Cette recherche et les travaux ultérieurs des universitaires palestiniens et de ceux qui s’intéressent à la Palestine ont également contribué à clarifier ce qu’il advient des mouvements coloniaux tels que le sionisme lorsqu’ils ne parviennent pas à mettre pleinement en œuvre leur programme de nettoyage ethnique, comme ce fut le cas en 1948. L’objectif d’éliminer complètement la population indigène ne disparaît pas du fait de son échec; un échec, il faut le noter, qui a été causé en 1948 par la résilience et la résistance des Palestiniens, et facilité par l’aide limitée qu’ils ont reçue du monde arabe, en particulier des sociétés et moins des gouvernements.

Le fait que la moitié du peuple palestinien soit restée en Palestine, malgré la Nakba, et qu’Israël ait occupé, en 1967, les 22% restants de la patrie dont il n’avait pas réussi à s’emparer en 1948, signifie que même un nettoyage ethnique massif – comme celui qu’Israël a perpétré pendant la guerre de juin 67 et au cours des années qui ont suivi – n’a pas réussi à produire cette «terre vide» qui existait, selon les sionistes, avant leur arrivée.
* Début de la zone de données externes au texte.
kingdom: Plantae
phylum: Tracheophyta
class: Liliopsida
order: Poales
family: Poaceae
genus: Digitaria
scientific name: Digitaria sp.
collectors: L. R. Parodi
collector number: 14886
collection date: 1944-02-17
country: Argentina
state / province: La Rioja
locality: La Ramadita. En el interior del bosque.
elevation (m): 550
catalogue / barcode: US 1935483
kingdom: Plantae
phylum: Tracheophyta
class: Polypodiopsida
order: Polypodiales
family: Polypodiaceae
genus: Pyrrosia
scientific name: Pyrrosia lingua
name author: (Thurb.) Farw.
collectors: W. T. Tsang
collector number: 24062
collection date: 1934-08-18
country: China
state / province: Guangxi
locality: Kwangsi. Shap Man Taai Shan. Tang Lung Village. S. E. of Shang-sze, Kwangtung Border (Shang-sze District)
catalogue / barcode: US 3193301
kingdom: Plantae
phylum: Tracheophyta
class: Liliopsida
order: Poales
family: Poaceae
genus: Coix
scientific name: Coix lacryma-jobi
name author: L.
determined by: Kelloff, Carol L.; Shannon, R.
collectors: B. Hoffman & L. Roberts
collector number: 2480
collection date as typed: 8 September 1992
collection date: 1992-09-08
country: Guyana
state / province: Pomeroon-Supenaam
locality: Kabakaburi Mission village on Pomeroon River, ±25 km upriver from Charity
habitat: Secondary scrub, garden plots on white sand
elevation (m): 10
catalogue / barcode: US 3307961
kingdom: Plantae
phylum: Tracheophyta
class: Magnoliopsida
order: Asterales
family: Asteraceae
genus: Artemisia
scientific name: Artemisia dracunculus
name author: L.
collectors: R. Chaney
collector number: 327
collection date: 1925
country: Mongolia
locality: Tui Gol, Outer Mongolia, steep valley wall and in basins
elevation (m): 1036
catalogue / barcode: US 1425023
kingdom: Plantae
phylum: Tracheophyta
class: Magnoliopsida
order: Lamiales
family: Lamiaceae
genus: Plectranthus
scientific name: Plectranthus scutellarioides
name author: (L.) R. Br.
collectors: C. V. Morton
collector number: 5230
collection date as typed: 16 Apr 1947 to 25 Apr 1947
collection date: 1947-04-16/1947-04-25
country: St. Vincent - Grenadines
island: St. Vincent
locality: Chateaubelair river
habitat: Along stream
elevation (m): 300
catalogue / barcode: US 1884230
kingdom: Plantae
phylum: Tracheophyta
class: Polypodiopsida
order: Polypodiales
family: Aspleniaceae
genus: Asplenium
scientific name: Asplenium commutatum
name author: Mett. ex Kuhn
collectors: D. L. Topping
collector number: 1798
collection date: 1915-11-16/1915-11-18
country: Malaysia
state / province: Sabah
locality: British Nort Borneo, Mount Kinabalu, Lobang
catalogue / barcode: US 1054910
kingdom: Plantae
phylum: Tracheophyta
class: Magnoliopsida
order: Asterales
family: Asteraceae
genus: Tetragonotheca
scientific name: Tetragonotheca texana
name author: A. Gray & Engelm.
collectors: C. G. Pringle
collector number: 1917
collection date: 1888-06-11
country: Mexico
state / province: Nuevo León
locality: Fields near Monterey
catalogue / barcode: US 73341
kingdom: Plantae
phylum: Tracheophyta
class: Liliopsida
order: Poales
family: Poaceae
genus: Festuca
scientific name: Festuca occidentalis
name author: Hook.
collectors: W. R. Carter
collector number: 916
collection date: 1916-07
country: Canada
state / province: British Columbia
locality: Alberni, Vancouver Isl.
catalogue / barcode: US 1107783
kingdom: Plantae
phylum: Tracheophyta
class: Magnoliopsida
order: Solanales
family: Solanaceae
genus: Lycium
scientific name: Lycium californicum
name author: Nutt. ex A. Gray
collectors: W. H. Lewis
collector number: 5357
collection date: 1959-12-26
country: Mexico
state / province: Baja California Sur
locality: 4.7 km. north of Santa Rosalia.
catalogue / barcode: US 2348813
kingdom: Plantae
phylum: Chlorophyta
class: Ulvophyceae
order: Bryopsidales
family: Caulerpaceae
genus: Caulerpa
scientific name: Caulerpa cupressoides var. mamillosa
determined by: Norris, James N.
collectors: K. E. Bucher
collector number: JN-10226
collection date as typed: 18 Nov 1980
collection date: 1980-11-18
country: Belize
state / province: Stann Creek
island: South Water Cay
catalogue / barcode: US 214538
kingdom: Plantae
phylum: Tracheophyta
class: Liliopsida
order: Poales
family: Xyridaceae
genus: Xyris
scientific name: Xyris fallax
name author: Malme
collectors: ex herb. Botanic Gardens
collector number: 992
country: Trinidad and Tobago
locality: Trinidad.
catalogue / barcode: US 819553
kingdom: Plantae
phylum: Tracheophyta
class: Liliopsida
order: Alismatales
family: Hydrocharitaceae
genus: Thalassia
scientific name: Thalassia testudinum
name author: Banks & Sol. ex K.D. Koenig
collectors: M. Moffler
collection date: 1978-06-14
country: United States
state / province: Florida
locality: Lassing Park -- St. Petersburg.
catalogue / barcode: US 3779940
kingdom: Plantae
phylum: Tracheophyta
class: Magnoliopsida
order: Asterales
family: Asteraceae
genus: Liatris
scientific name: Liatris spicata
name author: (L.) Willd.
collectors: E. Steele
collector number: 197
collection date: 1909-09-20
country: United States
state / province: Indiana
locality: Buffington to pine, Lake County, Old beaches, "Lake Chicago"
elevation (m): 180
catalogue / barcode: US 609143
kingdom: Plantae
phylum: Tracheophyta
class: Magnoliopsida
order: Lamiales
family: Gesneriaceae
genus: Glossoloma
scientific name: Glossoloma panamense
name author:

Il n’a pas non plus été possible d’établir un État démocratique sans la volonté de faire partie d’une véritable entité démocratique palestinienne et non sioniste.  

Ainsi, de façon tout à fait absurde, l’échec des nettoyages ethniques de 1948 a conduit à l’établissement de l’État d’apartheid israélien, d’abord dans les frontières d’avant 1967, et aujourd’hui dans toute la Palestine historique.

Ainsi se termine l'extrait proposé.